En plus d’aller chercher l’argent là où il se trouve, de s’attaquer sérieusement au fléau que constitue l’évasion fiscale pour nos sociétés, il serait salutaire d’éviter de dépenser les ressources publiques pour tenter de dissuader des mobilisations citoyennes qui interpellent sur un problème majeur de notre société.

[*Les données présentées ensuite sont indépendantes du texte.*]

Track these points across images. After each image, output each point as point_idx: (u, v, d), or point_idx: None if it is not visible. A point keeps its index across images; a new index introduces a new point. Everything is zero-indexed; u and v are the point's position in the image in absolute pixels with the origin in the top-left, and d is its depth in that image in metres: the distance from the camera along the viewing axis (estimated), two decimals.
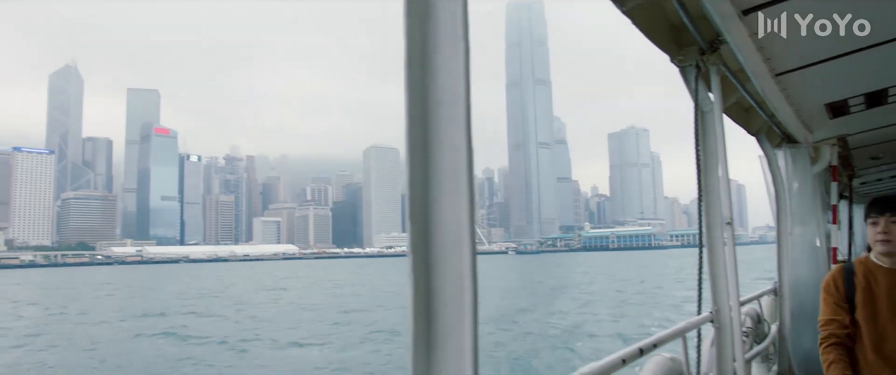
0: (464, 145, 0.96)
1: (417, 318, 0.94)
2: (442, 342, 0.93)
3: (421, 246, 0.95)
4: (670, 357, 2.32)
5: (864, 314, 2.50)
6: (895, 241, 2.43)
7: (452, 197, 0.96)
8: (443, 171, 0.97)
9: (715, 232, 2.67)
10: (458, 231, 0.95)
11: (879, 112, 4.29)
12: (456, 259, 0.94)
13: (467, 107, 0.97)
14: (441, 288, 0.94)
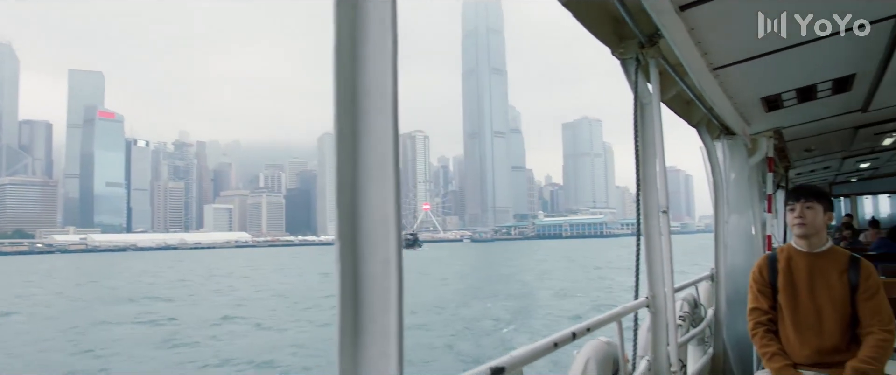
0: (390, 135, 0.98)
1: (344, 303, 0.96)
2: (368, 326, 0.96)
3: (348, 233, 0.97)
4: (606, 341, 2.40)
5: (786, 296, 2.68)
6: (809, 225, 2.62)
7: (379, 185, 0.98)
8: (370, 161, 0.98)
9: (652, 220, 2.76)
10: (384, 218, 0.97)
11: (810, 106, 4.49)
12: (382, 246, 0.96)
13: (394, 98, 0.99)
14: (367, 274, 0.97)
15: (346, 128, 0.98)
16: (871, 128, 6.35)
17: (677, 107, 3.66)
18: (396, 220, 0.97)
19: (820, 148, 7.89)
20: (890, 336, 2.49)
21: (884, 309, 2.53)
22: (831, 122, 5.58)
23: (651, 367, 2.72)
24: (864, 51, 3.45)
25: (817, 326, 2.59)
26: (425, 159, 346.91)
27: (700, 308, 4.01)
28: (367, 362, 0.95)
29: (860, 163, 11.02)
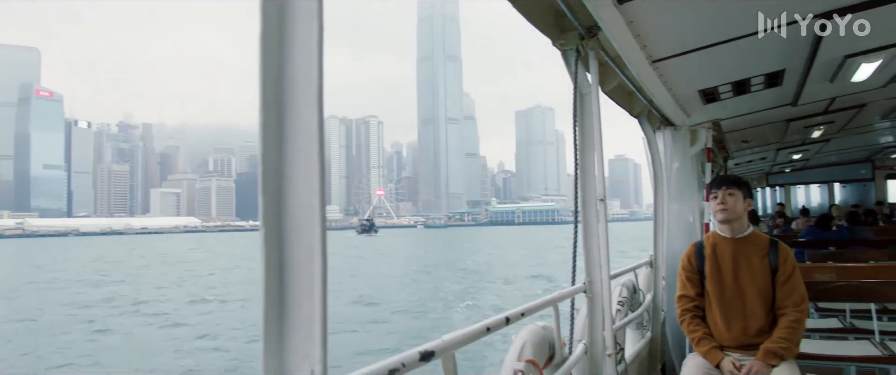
0: (316, 124, 0.98)
1: (269, 289, 0.97)
2: (293, 311, 0.97)
3: (273, 221, 0.98)
4: (543, 325, 2.45)
5: (712, 282, 2.81)
6: (730, 210, 2.77)
7: (304, 174, 0.98)
8: (296, 149, 0.99)
9: (589, 208, 2.82)
10: (309, 206, 0.97)
11: (745, 99, 4.67)
12: (307, 233, 0.97)
13: (320, 88, 0.99)
14: (292, 261, 0.97)
15: (271, 118, 0.98)
16: (801, 121, 6.65)
17: (619, 97, 3.75)
18: (321, 208, 0.98)
19: (756, 139, 8.22)
20: (802, 316, 2.65)
21: (798, 290, 2.68)
22: (765, 115, 5.82)
23: (587, 350, 2.79)
24: (792, 47, 3.61)
25: (742, 309, 2.72)
26: (379, 145, 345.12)
27: (639, 293, 4.13)
28: (292, 346, 0.96)
29: (793, 154, 11.53)
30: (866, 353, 3.33)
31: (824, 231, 7.39)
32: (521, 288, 27.13)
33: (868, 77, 4.40)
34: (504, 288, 27.59)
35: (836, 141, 10.16)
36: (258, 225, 0.99)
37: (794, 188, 19.01)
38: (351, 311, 21.40)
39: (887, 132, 9.97)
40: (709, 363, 2.67)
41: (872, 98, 5.84)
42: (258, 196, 1.00)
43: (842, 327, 4.13)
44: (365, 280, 32.63)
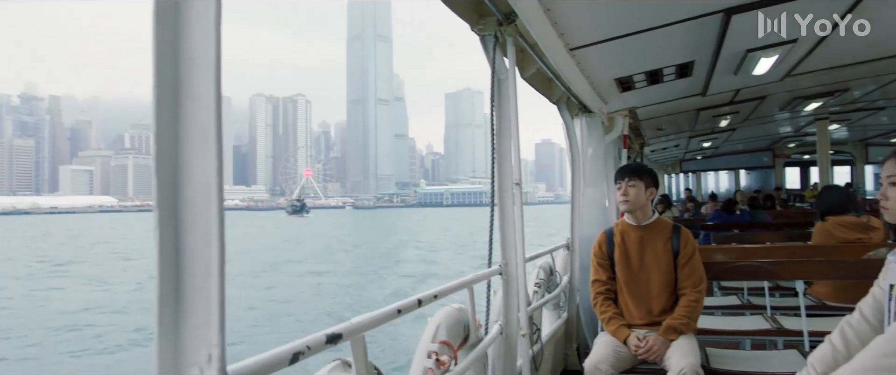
0: (213, 101, 0.95)
1: (164, 273, 0.93)
2: (190, 295, 0.94)
3: (169, 202, 0.94)
4: (458, 307, 2.49)
5: (621, 266, 2.97)
6: (632, 201, 2.92)
7: (201, 153, 0.95)
8: (192, 128, 0.95)
9: (506, 192, 2.87)
10: (206, 187, 0.95)
11: (659, 88, 4.88)
12: (204, 215, 0.94)
13: (217, 64, 0.96)
14: (189, 244, 0.95)
15: (166, 95, 0.94)
16: (710, 110, 7.03)
17: (538, 84, 3.81)
18: (219, 190, 0.95)
19: (670, 127, 8.62)
20: (700, 295, 2.85)
21: (696, 272, 2.88)
22: (677, 104, 6.11)
23: (503, 331, 2.86)
24: (700, 40, 3.80)
25: (647, 291, 2.90)
26: (307, 125, 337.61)
27: (555, 275, 4.26)
28: (188, 330, 0.94)
29: (703, 142, 12.18)
30: (759, 327, 3.58)
31: (729, 214, 7.86)
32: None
33: (767, 71, 4.69)
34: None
35: (742, 130, 10.80)
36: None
37: (704, 174, 20.12)
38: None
39: (785, 122, 10.70)
40: (617, 340, 2.81)
41: (772, 90, 6.23)
42: (152, 177, 0.96)
43: (740, 303, 4.41)
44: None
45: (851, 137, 14.07)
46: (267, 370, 1.15)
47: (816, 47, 4.44)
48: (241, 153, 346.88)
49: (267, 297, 21.31)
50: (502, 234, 2.86)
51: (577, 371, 2.78)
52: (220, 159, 0.95)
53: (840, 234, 4.11)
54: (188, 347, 0.94)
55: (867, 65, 5.48)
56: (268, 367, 1.15)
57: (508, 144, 2.84)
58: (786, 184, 18.15)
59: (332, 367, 1.75)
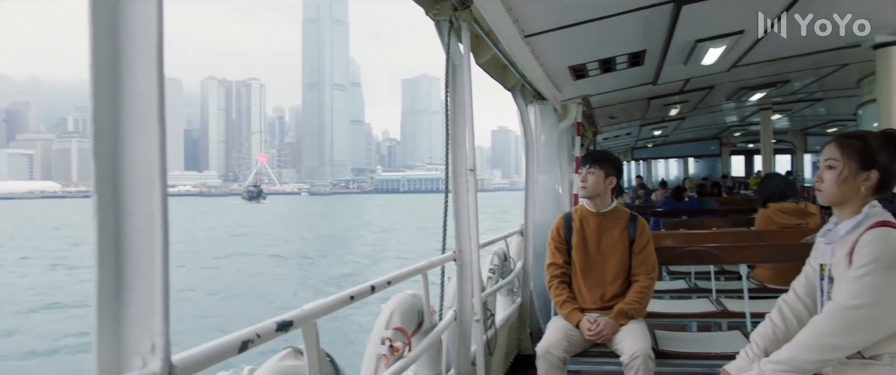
0: (155, 80, 0.91)
1: (103, 259, 0.90)
2: (132, 283, 0.91)
3: (108, 185, 0.90)
4: (411, 293, 2.49)
5: (578, 251, 3.01)
6: (590, 188, 2.97)
7: (143, 134, 0.91)
8: (132, 108, 0.91)
9: (460, 178, 2.87)
10: (148, 170, 0.91)
11: (611, 77, 4.96)
12: (146, 199, 0.91)
13: (159, 42, 0.92)
14: (130, 229, 0.91)
15: (104, 73, 0.90)
16: (660, 99, 7.20)
17: (493, 70, 3.81)
18: (161, 173, 0.92)
19: (622, 115, 8.79)
20: (651, 282, 2.93)
21: (649, 259, 2.96)
22: (630, 93, 6.23)
23: (457, 317, 2.88)
24: (652, 30, 3.87)
25: (602, 277, 2.96)
26: (261, 109, 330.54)
27: (509, 260, 4.29)
28: (130, 319, 0.91)
29: (654, 130, 12.49)
30: (705, 310, 3.71)
31: (678, 201, 8.09)
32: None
33: (715, 61, 4.82)
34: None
35: (691, 119, 11.11)
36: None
37: (655, 162, 20.66)
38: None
39: (732, 112, 11.06)
40: (570, 324, 2.86)
41: (719, 81, 6.42)
42: (90, 160, 0.92)
43: (687, 287, 4.55)
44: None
45: (792, 127, 14.66)
46: (215, 359, 1.12)
47: (761, 39, 4.59)
48: (193, 138, 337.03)
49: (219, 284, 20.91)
50: (456, 220, 2.87)
51: (530, 356, 2.82)
52: (162, 141, 0.92)
53: (780, 220, 4.27)
54: (130, 336, 0.91)
55: (807, 57, 5.70)
56: (215, 356, 1.12)
57: (463, 130, 2.84)
58: (732, 171, 18.84)
59: (284, 355, 1.72)
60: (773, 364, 1.81)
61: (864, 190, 1.82)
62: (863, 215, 1.80)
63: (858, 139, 1.84)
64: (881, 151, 1.81)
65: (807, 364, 1.77)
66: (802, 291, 2.02)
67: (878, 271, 1.68)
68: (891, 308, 1.70)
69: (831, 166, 1.85)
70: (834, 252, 1.85)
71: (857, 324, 1.70)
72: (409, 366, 2.24)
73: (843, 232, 1.82)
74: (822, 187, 1.88)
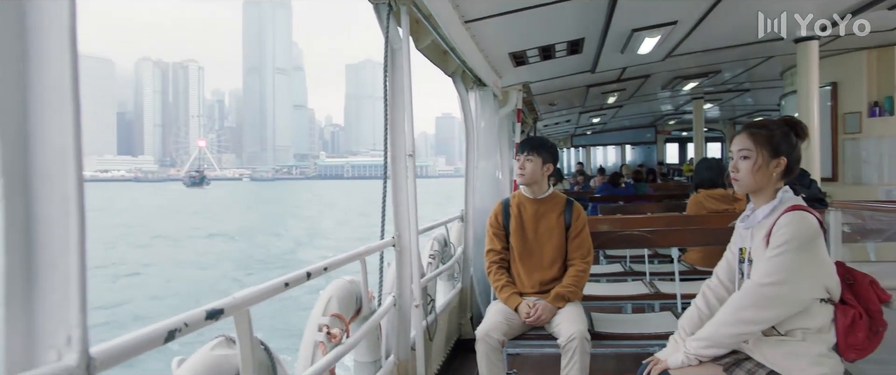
0: (68, 56, 0.86)
1: (11, 246, 0.84)
2: (45, 272, 0.86)
3: (16, 167, 0.85)
4: (350, 279, 2.47)
5: (516, 237, 3.05)
6: (528, 175, 3.01)
7: (55, 113, 0.86)
8: (42, 85, 0.86)
9: (399, 163, 2.85)
10: (61, 151, 0.86)
11: (551, 64, 5.02)
12: (60, 182, 0.86)
13: (72, 14, 0.86)
14: (42, 213, 0.87)
15: (9, 48, 0.84)
16: (599, 87, 7.36)
17: (433, 56, 3.79)
18: (76, 153, 0.86)
19: (562, 103, 8.93)
20: (587, 266, 3.00)
21: (585, 244, 3.02)
22: (569, 80, 6.33)
23: (396, 303, 2.87)
24: (590, 18, 3.93)
25: (540, 261, 3.01)
26: (199, 92, 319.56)
27: (450, 246, 4.31)
28: (43, 311, 0.86)
29: (593, 118, 12.75)
30: (638, 292, 3.84)
31: (615, 187, 8.31)
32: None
33: (650, 50, 4.95)
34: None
35: (628, 107, 11.42)
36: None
37: (594, 149, 21.17)
38: None
39: (666, 101, 11.42)
40: (509, 308, 2.90)
41: (655, 70, 6.60)
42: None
43: (622, 271, 4.69)
44: None
45: (722, 116, 15.27)
46: (138, 349, 1.07)
47: (694, 30, 4.74)
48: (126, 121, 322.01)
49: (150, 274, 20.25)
50: (395, 206, 2.85)
51: (471, 340, 2.84)
52: (77, 120, 0.87)
53: (710, 205, 4.44)
54: (43, 328, 0.87)
55: (736, 49, 5.94)
56: (139, 347, 1.07)
57: (402, 115, 2.82)
58: (666, 158, 19.52)
59: (215, 344, 1.67)
60: (696, 342, 1.91)
61: (776, 176, 1.94)
62: (777, 200, 1.91)
63: (766, 128, 1.97)
64: (785, 139, 1.94)
65: (726, 338, 1.87)
66: (724, 275, 2.13)
67: (791, 251, 1.79)
68: (802, 285, 1.81)
69: (746, 156, 1.96)
70: (753, 235, 1.96)
71: (771, 300, 1.81)
72: (347, 353, 2.22)
73: (761, 217, 1.93)
74: (739, 176, 1.98)
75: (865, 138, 6.50)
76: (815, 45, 5.27)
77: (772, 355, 1.86)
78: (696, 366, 1.92)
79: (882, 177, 6.42)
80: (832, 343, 1.86)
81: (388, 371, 2.73)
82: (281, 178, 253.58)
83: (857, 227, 2.75)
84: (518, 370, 3.75)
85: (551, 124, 12.84)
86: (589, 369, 2.64)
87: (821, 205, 3.63)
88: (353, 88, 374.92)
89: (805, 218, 1.82)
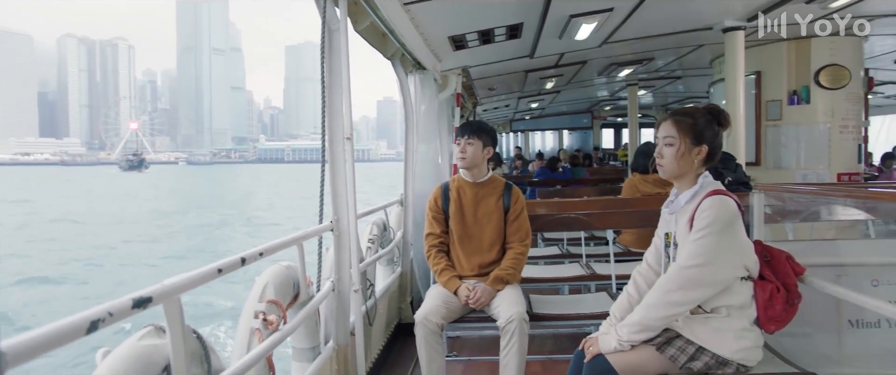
0: None
1: None
2: None
3: None
4: (286, 264, 2.42)
5: (455, 221, 3.07)
6: (469, 158, 3.04)
7: None
8: None
9: (337, 147, 2.80)
10: None
11: (490, 48, 5.04)
12: None
13: None
14: None
15: None
16: (537, 72, 7.45)
17: (372, 38, 3.74)
18: None
19: (501, 87, 9.01)
20: (525, 249, 3.05)
21: (523, 227, 3.07)
22: (508, 65, 6.38)
23: (335, 288, 2.84)
24: (529, 2, 3.96)
25: (480, 245, 3.04)
26: (130, 72, 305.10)
27: (389, 230, 4.30)
28: None
29: (532, 103, 12.94)
30: (575, 274, 3.93)
31: (553, 171, 8.48)
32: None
33: (587, 36, 5.04)
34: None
35: (565, 93, 11.63)
36: None
37: (532, 134, 21.52)
38: None
39: (603, 87, 11.70)
40: (448, 291, 2.92)
41: (592, 56, 6.74)
42: None
43: (560, 253, 4.80)
44: None
45: (656, 102, 15.79)
46: (56, 342, 0.99)
47: (629, 17, 4.85)
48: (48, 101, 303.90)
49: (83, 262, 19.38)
50: (333, 190, 2.80)
51: (411, 324, 2.84)
52: None
53: (644, 188, 4.58)
54: None
55: (669, 37, 6.13)
56: (57, 339, 1.00)
57: (340, 98, 2.76)
58: (602, 143, 20.06)
59: (144, 334, 1.61)
60: (627, 328, 1.99)
61: (697, 162, 2.04)
62: (699, 185, 2.01)
63: (690, 116, 2.05)
64: (708, 127, 2.03)
65: (655, 321, 1.95)
66: (653, 260, 2.23)
67: (712, 234, 1.88)
68: (724, 265, 1.92)
69: (670, 144, 2.04)
70: (677, 220, 2.05)
71: (695, 281, 1.90)
72: (284, 339, 2.18)
73: (684, 202, 2.02)
74: (664, 162, 2.07)
75: (785, 125, 6.86)
76: (741, 35, 5.49)
77: (700, 332, 1.95)
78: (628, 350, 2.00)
79: (799, 162, 6.82)
80: (754, 317, 1.98)
81: (326, 356, 2.70)
82: (219, 162, 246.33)
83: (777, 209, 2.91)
84: (458, 352, 3.80)
85: (491, 109, 12.95)
86: (527, 349, 2.70)
87: (745, 188, 3.81)
88: (293, 70, 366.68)
89: (725, 202, 1.92)
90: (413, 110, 4.61)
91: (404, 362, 3.73)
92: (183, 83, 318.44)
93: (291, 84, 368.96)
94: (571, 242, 5.07)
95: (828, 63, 6.58)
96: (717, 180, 2.05)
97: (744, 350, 1.93)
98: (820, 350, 2.46)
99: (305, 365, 2.60)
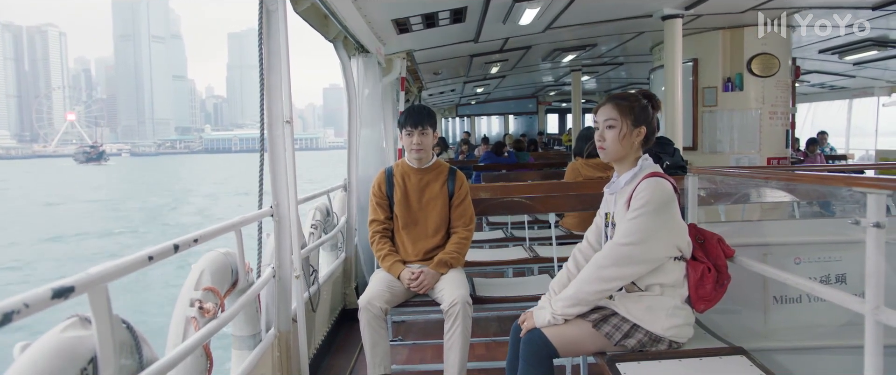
0: None
1: None
2: None
3: None
4: (224, 251, 2.35)
5: (400, 206, 3.05)
6: (425, 149, 3.02)
7: None
8: None
9: (276, 131, 2.73)
10: None
11: (435, 32, 5.01)
12: None
13: None
14: None
15: None
16: (482, 57, 7.48)
17: (313, 20, 3.66)
18: None
19: (447, 72, 9.01)
20: (469, 233, 3.06)
21: (467, 212, 3.08)
22: (453, 49, 6.37)
23: (275, 274, 2.78)
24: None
25: (425, 230, 3.04)
26: (62, 60, 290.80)
27: (332, 216, 4.24)
28: None
29: (477, 87, 13.00)
30: (519, 257, 3.97)
31: (498, 156, 8.54)
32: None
33: (531, 21, 5.08)
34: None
35: (511, 78, 11.73)
36: None
37: (478, 119, 21.66)
38: None
39: (548, 72, 11.86)
40: (392, 276, 2.91)
41: (536, 41, 6.80)
42: None
43: (504, 237, 4.84)
44: None
45: (599, 88, 16.12)
46: None
47: (572, 3, 4.91)
48: None
49: None
50: (273, 175, 2.73)
51: (356, 309, 2.81)
52: None
53: (586, 172, 4.66)
54: None
55: (611, 24, 6.24)
56: None
57: (278, 81, 2.70)
58: (547, 128, 20.37)
59: (67, 325, 1.52)
60: (561, 302, 2.04)
61: (637, 144, 2.10)
62: (638, 167, 2.07)
63: (628, 100, 2.11)
64: (644, 110, 2.09)
65: (589, 295, 2.00)
66: (593, 239, 2.29)
67: (647, 214, 1.94)
68: (657, 245, 1.98)
69: (611, 126, 2.09)
70: (616, 201, 2.10)
71: (628, 259, 1.96)
72: (222, 327, 2.12)
73: (623, 184, 2.08)
74: (606, 145, 2.12)
75: (720, 111, 7.13)
76: (679, 22, 5.64)
77: (634, 309, 2.01)
78: (564, 324, 2.04)
79: (733, 146, 7.11)
80: (685, 296, 2.05)
81: (267, 343, 2.65)
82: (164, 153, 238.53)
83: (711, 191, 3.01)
84: (403, 336, 3.80)
85: (436, 93, 12.94)
86: (471, 331, 2.72)
87: (682, 172, 3.93)
88: (237, 58, 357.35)
89: (661, 184, 1.97)
90: (356, 94, 4.55)
91: (349, 347, 3.70)
92: (121, 72, 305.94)
93: (235, 72, 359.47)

Une interrogation en plus doit nous habiter : en tant qu’individu blanc, éduqué, disposant de moyens financiers, connaissant — plus ou moins — ses droits, parlant et comprenant parfaitement la langue française, pouvant compter sur des réseaux de soutiens, quand on constate la difficulté à se remettre d’un épisode quasi-traumatisant que constitue une garde à vue, notre devoir est d’agir et de soutenir celles et ceux qui se retrouvent dans cette même situation mais ne bénéficient absolument pas des mêmes égards que nous.

Alexis Chaussalet

* Les noms des personnes ont été volontairement modifiés.